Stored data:
----

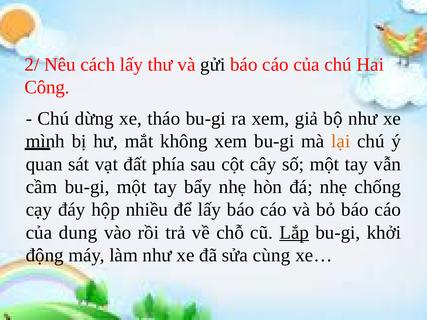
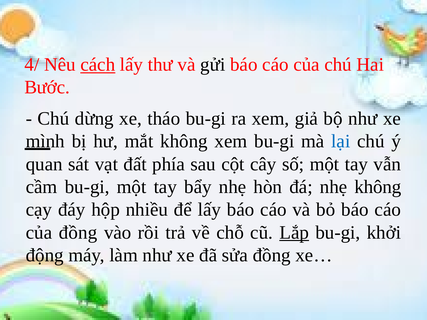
2/: 2/ -> 4/
cách underline: none -> present
Công: Công -> Bước
lại colour: orange -> blue
nhẹ chống: chống -> không
của dung: dung -> đồng
sửa cùng: cùng -> đồng
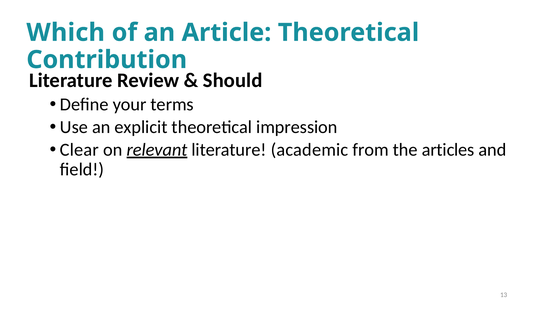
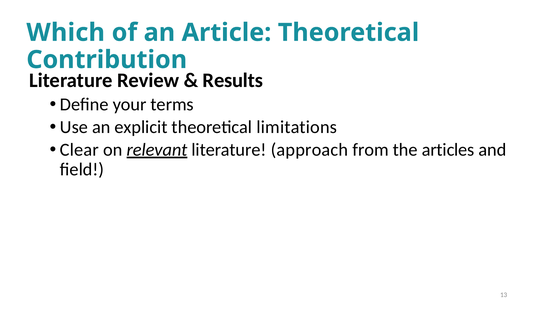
Should: Should -> Results
impression: impression -> limitations
academic: academic -> approach
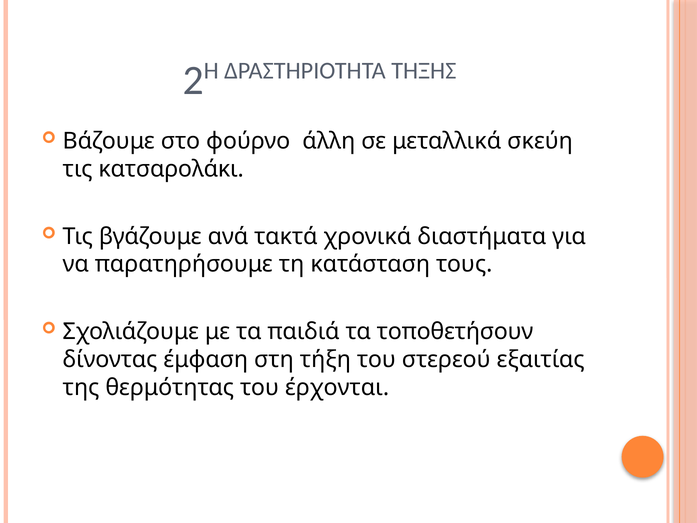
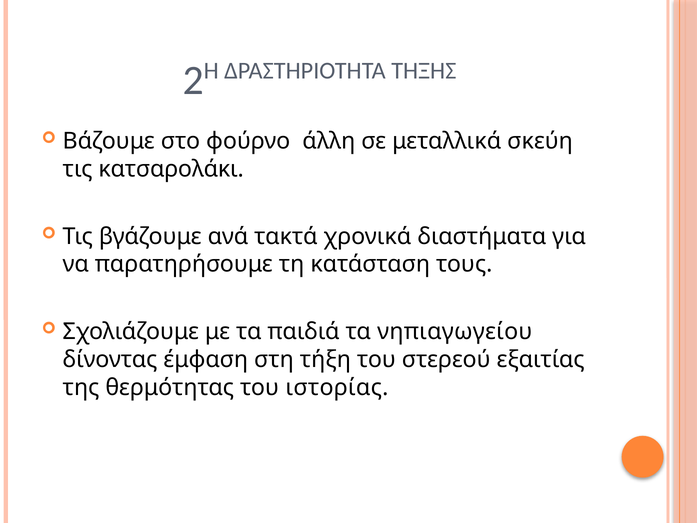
τοποθετήσουν: τοποθετήσουν -> νηπιαγωγείου
έρχονται: έρχονται -> ιστορίας
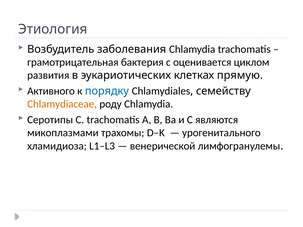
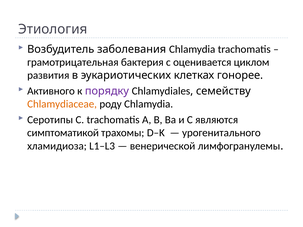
прямую: прямую -> гонорее
порядку colour: blue -> purple
микоплазмами: микоплазмами -> симптоматикой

----

Rewrite the records, swapping each "colour" for "color" and keeping everything else as it is. Omit the picture lines.

2/: 2/ -> 4/
cách underline: none -> present
Công: Công -> Bước
lại color: orange -> blue
nhẹ chống: chống -> không
của dung: dung -> đồng
sửa cùng: cùng -> đồng
Should: Should -> Results
impression: impression -> limitations
academic: academic -> approach
τοποθετήσουν: τοποθετήσουν -> νηπιαγωγείου
έρχονται: έρχονται -> ιστορίας
прямую: прямую -> гонорее
порядку color: blue -> purple
микоплазмами: микоплазмами -> симптоматикой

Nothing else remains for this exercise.